# [Instructions to follow]
Please copy the lines below, exactly as they are, from the one with "right back paw: (24, 299)" through the one with "neck: (451, 323)", and leave out the pictures.

# [Exercise data]
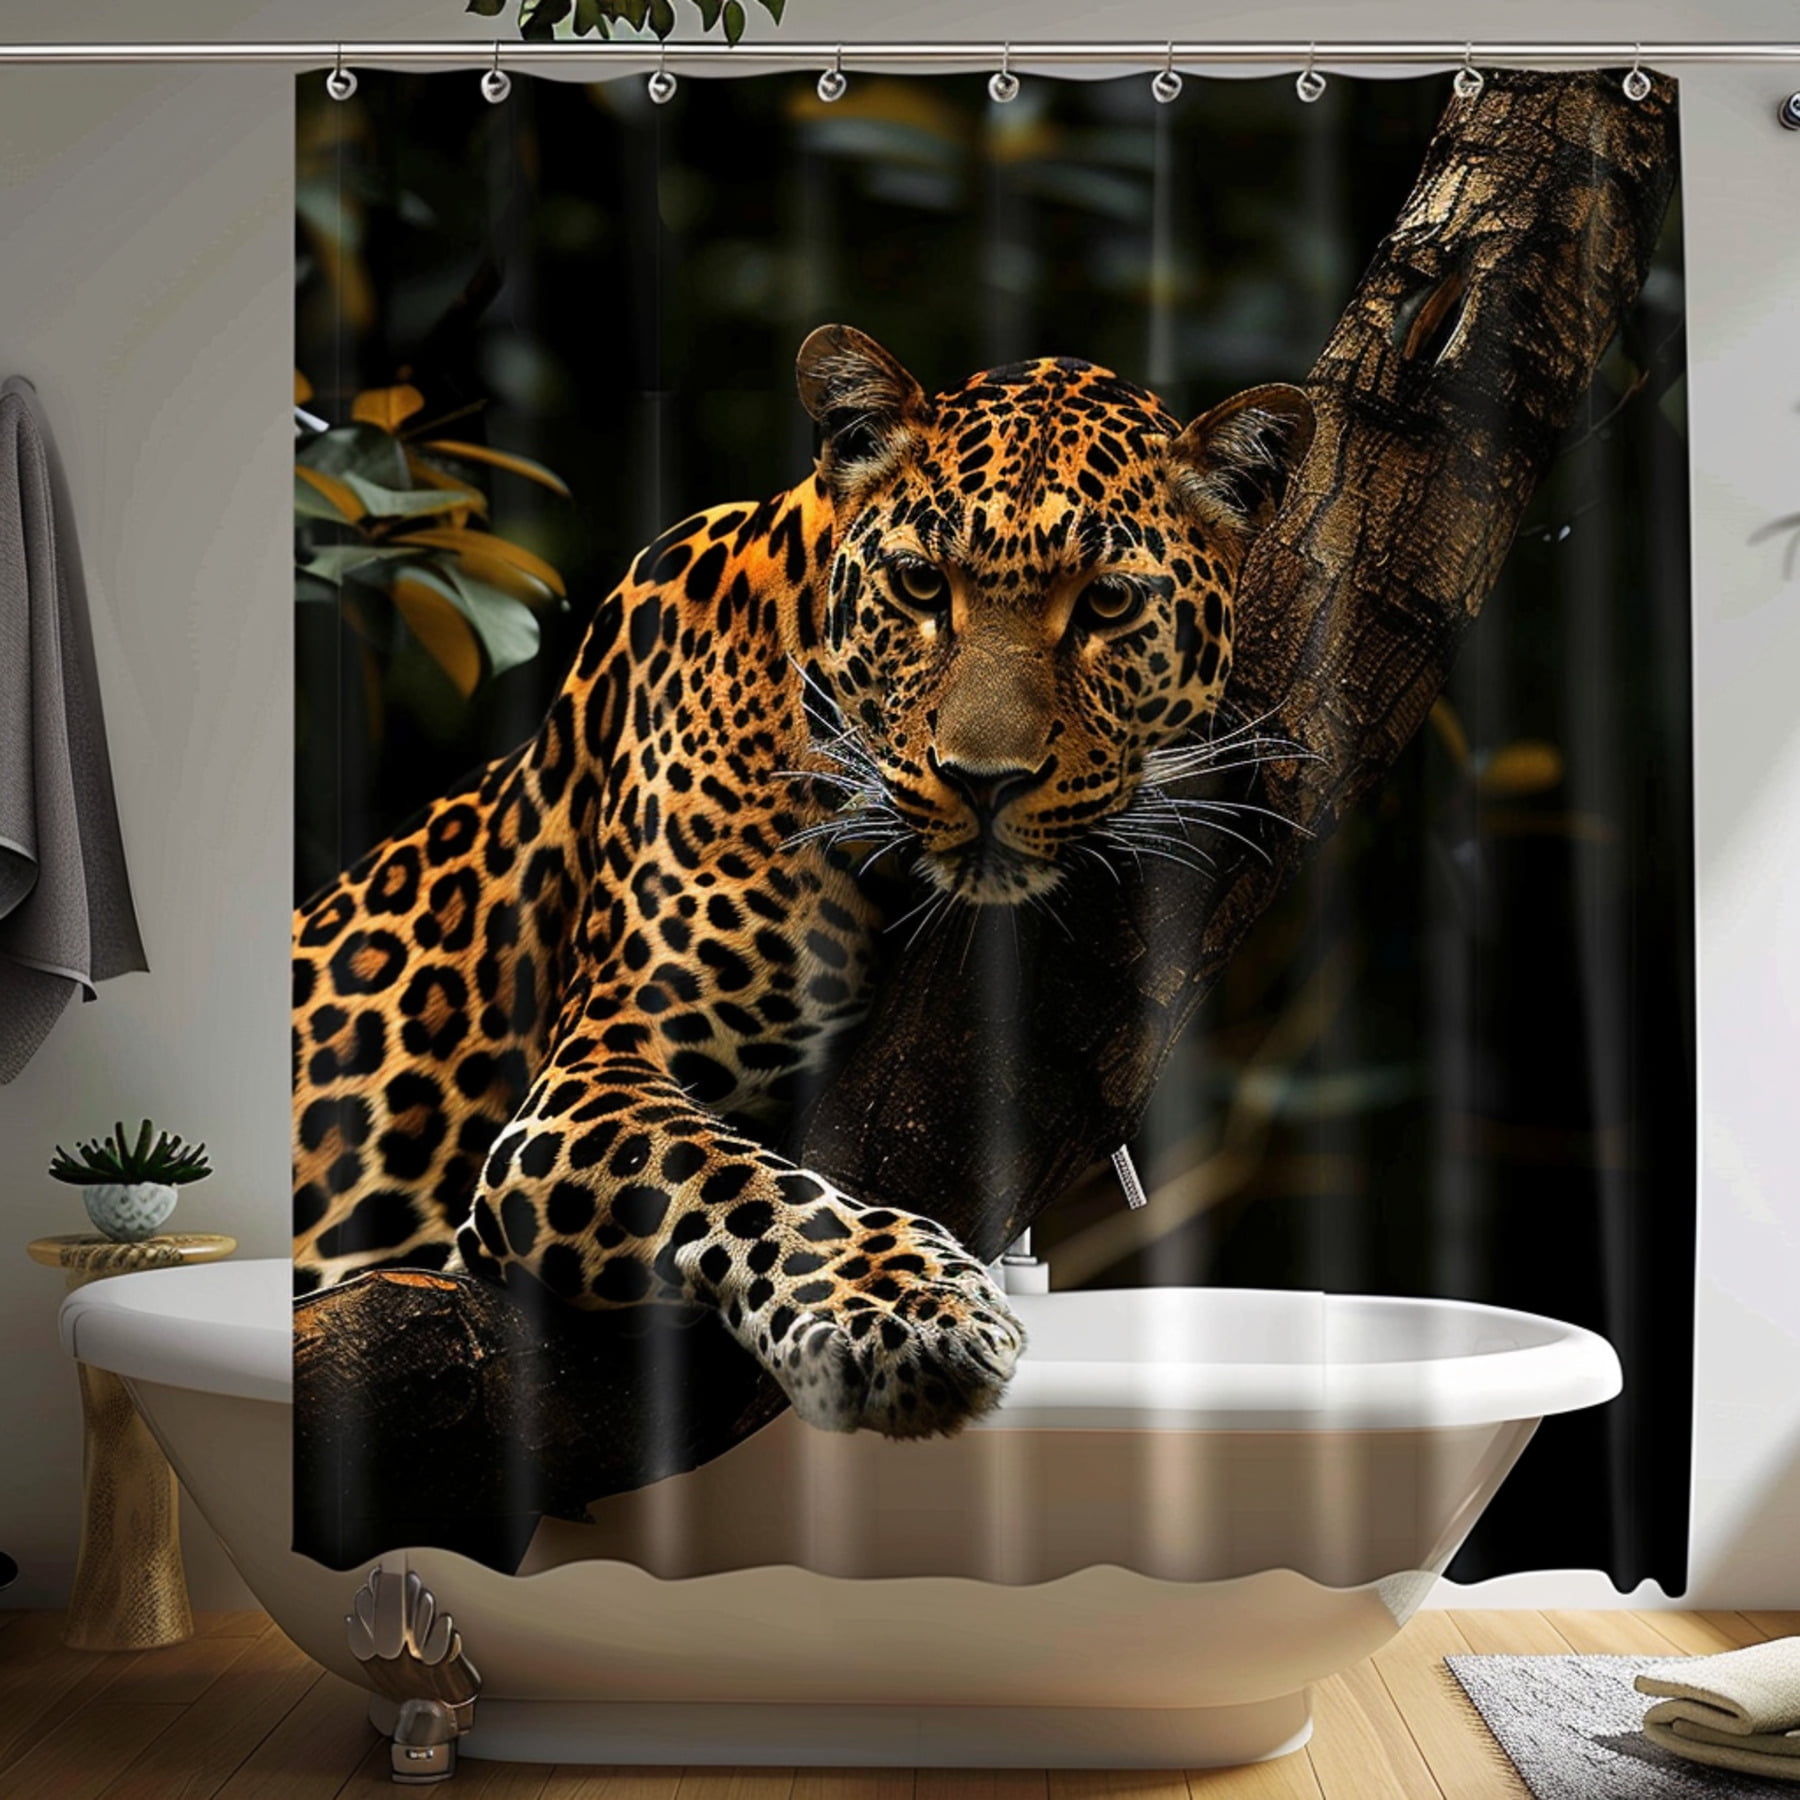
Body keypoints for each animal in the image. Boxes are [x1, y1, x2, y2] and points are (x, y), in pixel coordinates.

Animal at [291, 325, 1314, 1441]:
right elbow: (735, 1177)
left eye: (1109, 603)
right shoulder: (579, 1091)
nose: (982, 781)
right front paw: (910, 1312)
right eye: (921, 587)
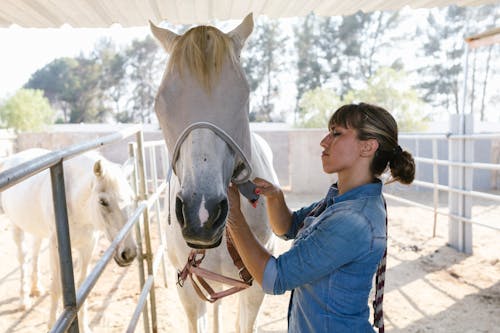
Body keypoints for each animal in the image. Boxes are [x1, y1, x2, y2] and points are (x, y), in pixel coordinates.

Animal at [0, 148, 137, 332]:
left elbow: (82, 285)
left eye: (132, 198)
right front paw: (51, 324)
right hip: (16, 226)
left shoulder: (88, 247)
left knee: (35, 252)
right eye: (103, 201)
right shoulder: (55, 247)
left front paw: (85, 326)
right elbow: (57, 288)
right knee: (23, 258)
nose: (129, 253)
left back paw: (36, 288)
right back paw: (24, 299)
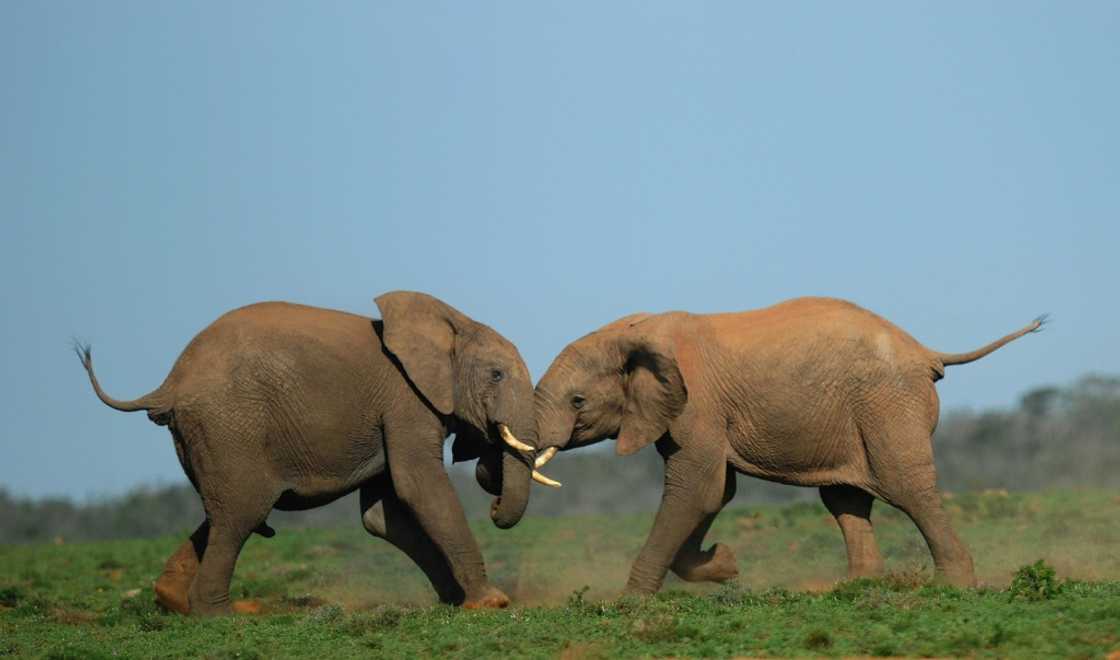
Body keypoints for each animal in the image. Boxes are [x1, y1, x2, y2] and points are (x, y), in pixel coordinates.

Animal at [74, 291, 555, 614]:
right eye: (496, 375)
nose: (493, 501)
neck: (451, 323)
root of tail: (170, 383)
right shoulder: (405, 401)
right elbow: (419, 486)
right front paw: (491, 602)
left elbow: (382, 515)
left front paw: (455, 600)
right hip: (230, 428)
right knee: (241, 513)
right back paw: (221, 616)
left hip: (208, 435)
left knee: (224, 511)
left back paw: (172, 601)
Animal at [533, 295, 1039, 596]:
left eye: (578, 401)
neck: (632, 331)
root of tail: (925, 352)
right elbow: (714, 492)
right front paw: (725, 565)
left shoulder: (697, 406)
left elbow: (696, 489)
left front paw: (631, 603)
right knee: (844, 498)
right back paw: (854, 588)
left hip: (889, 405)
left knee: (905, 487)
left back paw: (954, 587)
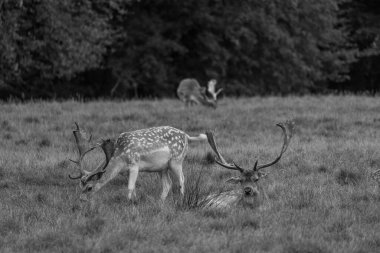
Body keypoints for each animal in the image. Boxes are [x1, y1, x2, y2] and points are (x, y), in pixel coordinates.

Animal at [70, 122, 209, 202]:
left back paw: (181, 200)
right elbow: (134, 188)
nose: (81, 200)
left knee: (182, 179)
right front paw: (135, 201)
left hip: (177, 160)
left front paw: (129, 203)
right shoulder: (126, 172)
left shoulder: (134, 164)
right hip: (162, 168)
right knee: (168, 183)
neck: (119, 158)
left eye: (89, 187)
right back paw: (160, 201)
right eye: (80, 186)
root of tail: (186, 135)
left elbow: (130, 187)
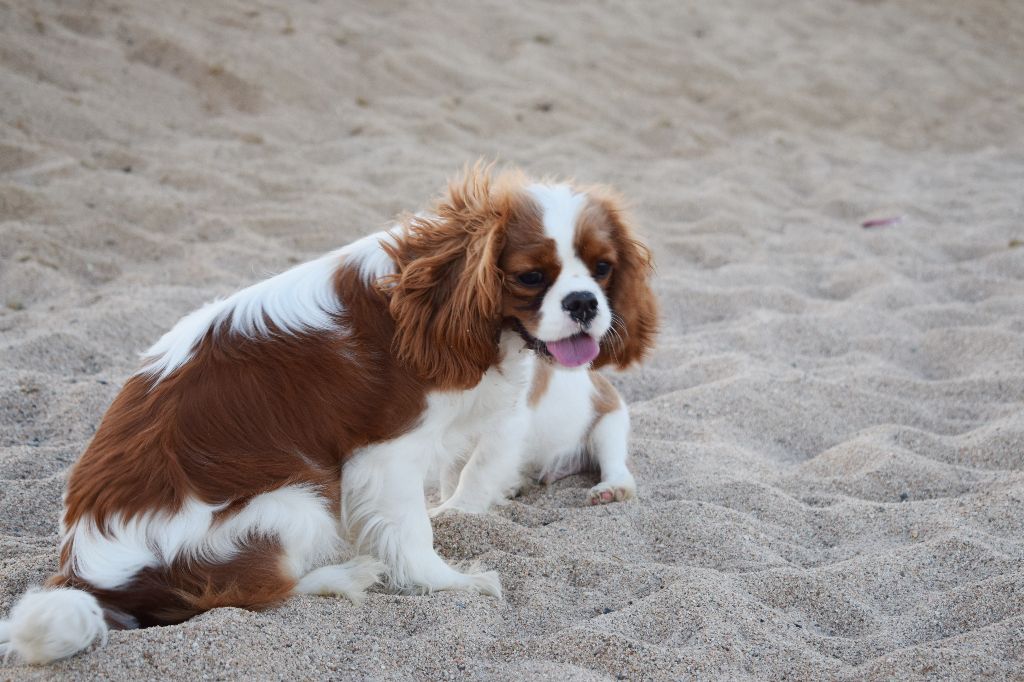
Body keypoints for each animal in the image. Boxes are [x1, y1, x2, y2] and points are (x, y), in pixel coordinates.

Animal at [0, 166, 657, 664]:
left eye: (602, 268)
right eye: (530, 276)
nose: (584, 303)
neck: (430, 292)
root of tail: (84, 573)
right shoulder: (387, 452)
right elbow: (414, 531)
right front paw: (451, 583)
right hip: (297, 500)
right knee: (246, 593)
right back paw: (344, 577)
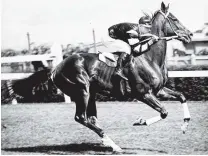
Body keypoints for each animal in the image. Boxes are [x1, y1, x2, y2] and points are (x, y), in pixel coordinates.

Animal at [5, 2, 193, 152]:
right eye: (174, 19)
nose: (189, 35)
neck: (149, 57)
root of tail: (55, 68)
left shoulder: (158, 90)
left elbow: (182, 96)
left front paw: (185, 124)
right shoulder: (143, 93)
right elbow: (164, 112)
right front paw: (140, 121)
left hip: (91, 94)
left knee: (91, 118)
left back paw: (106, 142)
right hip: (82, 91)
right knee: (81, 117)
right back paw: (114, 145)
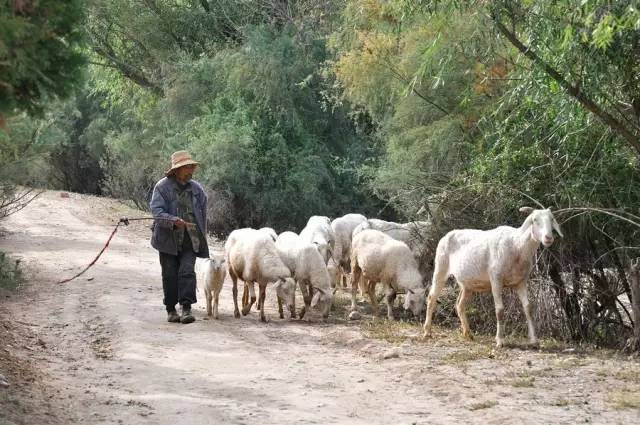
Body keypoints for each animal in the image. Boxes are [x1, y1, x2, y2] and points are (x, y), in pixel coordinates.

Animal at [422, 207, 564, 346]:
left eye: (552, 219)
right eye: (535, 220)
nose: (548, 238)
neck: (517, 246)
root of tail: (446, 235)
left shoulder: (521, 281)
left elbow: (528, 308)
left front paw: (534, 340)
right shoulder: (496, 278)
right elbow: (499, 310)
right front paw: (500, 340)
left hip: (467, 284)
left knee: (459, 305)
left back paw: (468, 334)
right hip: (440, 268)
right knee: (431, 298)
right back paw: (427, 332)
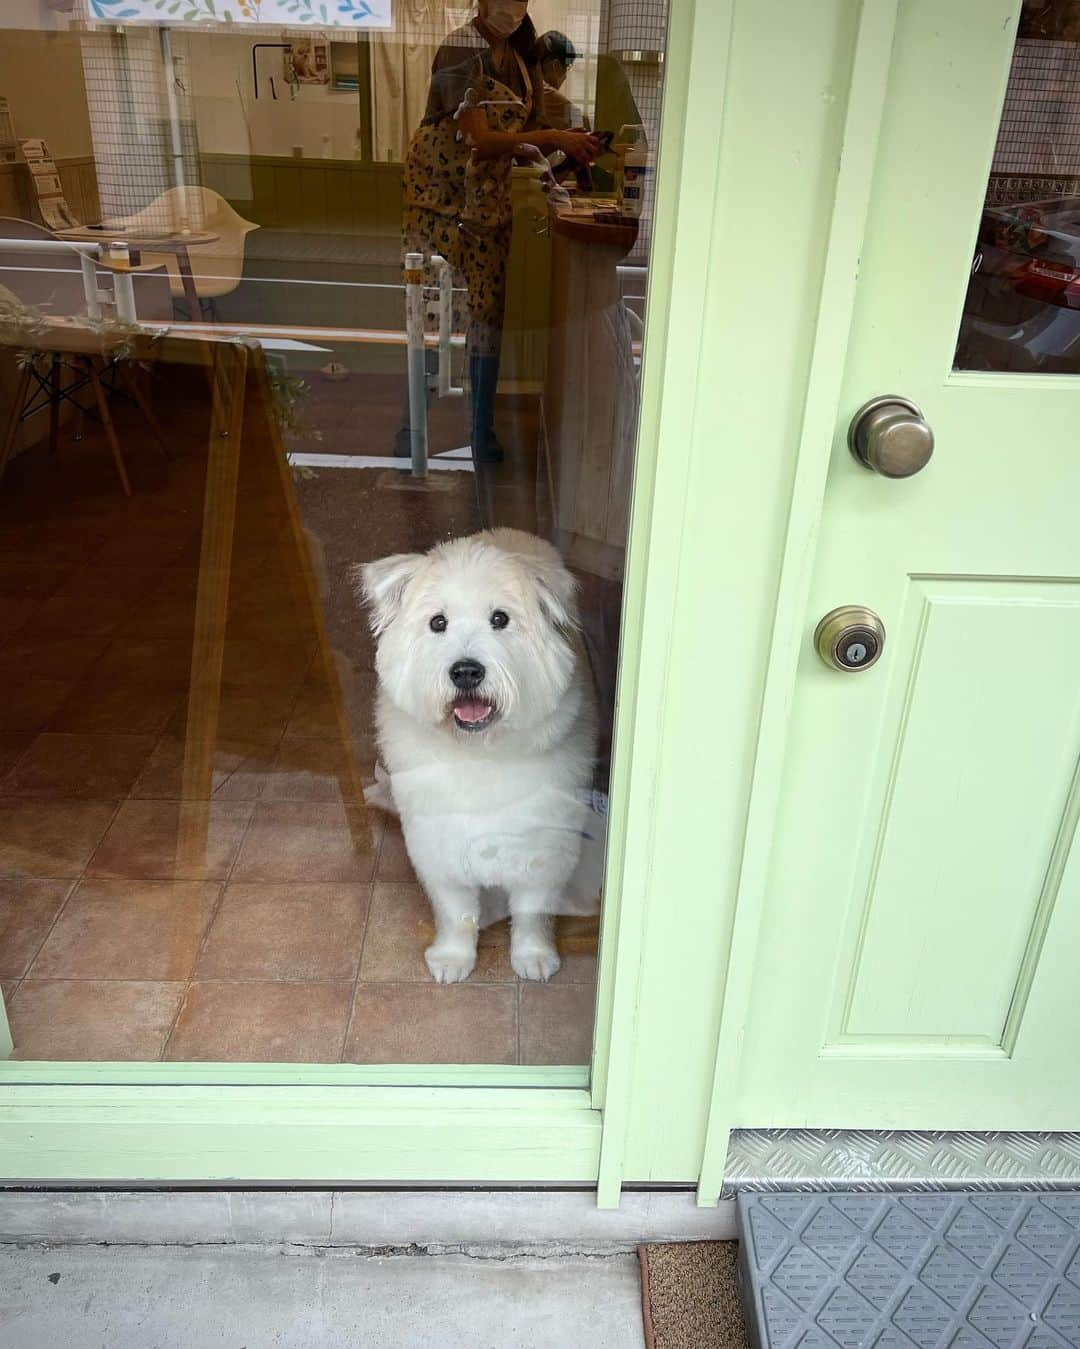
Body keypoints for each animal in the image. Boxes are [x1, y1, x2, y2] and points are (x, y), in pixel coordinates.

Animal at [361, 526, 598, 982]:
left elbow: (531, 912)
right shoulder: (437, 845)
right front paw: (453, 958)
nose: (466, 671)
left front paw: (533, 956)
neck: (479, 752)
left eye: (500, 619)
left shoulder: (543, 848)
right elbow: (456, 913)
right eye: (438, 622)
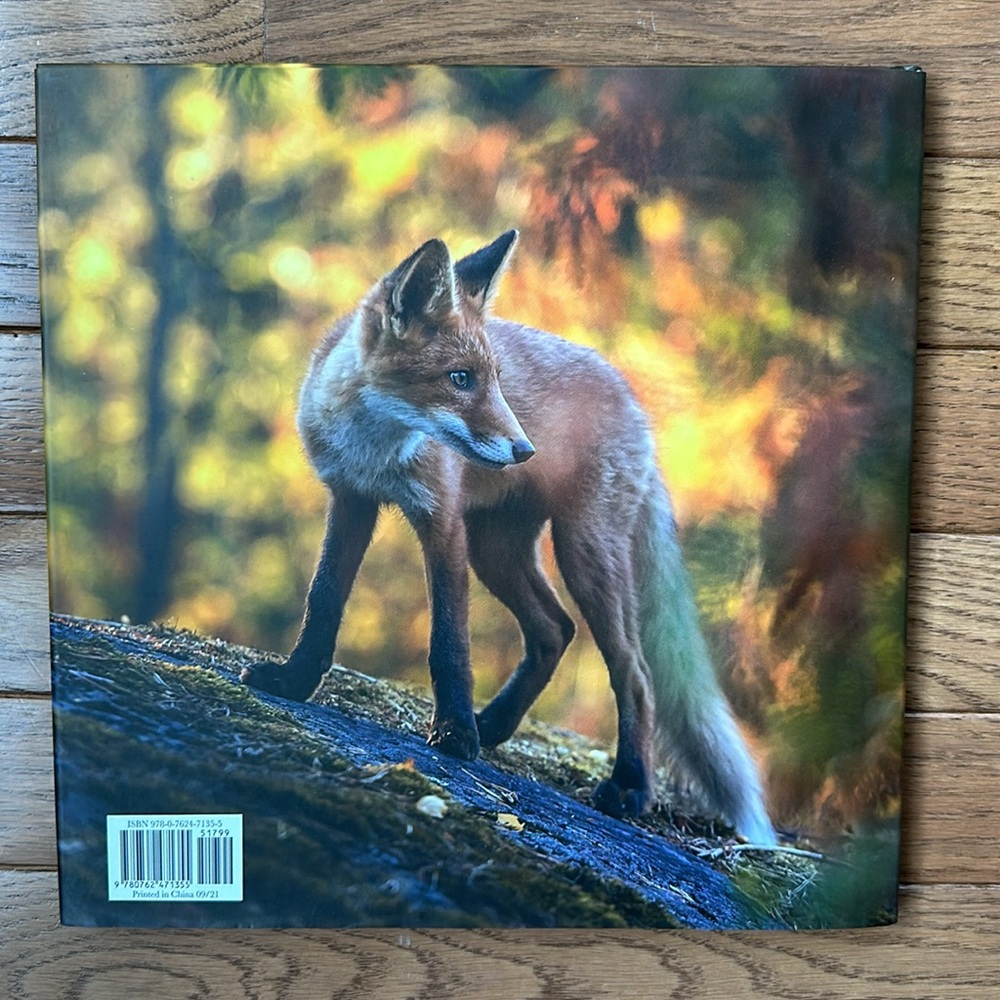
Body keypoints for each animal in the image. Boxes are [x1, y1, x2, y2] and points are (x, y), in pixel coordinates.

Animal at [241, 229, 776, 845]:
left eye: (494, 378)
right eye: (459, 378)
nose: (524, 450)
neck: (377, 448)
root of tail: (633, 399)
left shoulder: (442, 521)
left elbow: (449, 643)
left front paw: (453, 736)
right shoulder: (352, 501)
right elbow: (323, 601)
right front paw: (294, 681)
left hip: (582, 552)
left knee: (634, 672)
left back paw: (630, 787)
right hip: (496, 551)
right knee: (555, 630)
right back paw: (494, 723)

# [Exercise output]
right back paw: (24, 299)
Body keypoints for each animal in the image. Boxes are [x1, y1, x2, y2] and points are (x, y), in pixel coordinates.

Animal at [74, 291, 555, 614]:
right eye: (496, 375)
nose: (493, 501)
neck: (451, 323)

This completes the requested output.